By Leo Mirani, September 13, 2014

Installing a parking sensor on London's Savile Row.
This week, the City of
Westminster, one of London’s local councils, will start embedding the
first of 3,000 sensors into the streets. They
will be in the ground by the end of March, making London the world's
first major city to adopt the long-heralded "smart parking" revolution.
The idea is simple. According to the council, motorists spend an
average of 15 minutes searching for a space in Westminster—which with
Parliament, the main shopping district, and dozens of tourist sites, has
a legitimate claim to be the heart of London. If drivers know where the
empty spaces are, they won’t have to cruise the streets looking for
one.
Other cities, most famously San Francisco, have experimented with "smart parking" and companies from France to America are developing the technology. But San Francisco turned off its sensors on
December 30, 2013, and is now evaluating the results of its pilot
program. Westminster is going full steam ahead, bashing in 50 sensors a
day with a team of three men. Boroughs in Manchester and Birmingham are
also trying out the system.
Each sensor in the ground detects when a car is
parked on the street above it. The council releases the data to the
public through a smartphone app. Results from a pilot program in 2012
were encouraging: The proportion of occupied parking spots that weren’t
paid for dropped from 12 percent to under 10 percent, a sign that more
people were paying for parking, says Kieran Fitsall, the parking
services development manager for the council. (Some proportion of spots
will always be unpaid for, because some vehicles are loading or
unloading, dropping people off, or have exemptions.)

The first generation of sensors protruded on the surface; the next will be flatter. (City of Westminster)
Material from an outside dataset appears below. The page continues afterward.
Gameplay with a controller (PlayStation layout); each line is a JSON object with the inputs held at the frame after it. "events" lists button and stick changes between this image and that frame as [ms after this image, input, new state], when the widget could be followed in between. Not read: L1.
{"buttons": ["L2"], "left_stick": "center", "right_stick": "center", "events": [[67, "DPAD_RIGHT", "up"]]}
Westminster has 10,000 parking bays that
visitors can use (plus more for residents only). The first phase of the
program will see 3,000 sensors, each with a battery life of five to
seven years, installed in visitor bays in the most congested areas of
Westminster, which include Mayfair, Soho and the theater district, at
cost of £650,000 ($1.07 million). Based on the results, the council will
probably expand the program to the other 7,000 bays that visitors can
use.
The list of benefits is long: Apart from reducing traffic, fuel
consumption, and emissions from cars, it boosts the local economy as
people spend more time in shops, restaurants and offices rather than on
the street. Though the app could be used to catch drivers who’ve
overstayed their paid parking time, Fitsall says Westminster has no
intention of doing so. Nor does it plan to use the data to change
parking prices in higher-demand areas, as San Francisco did.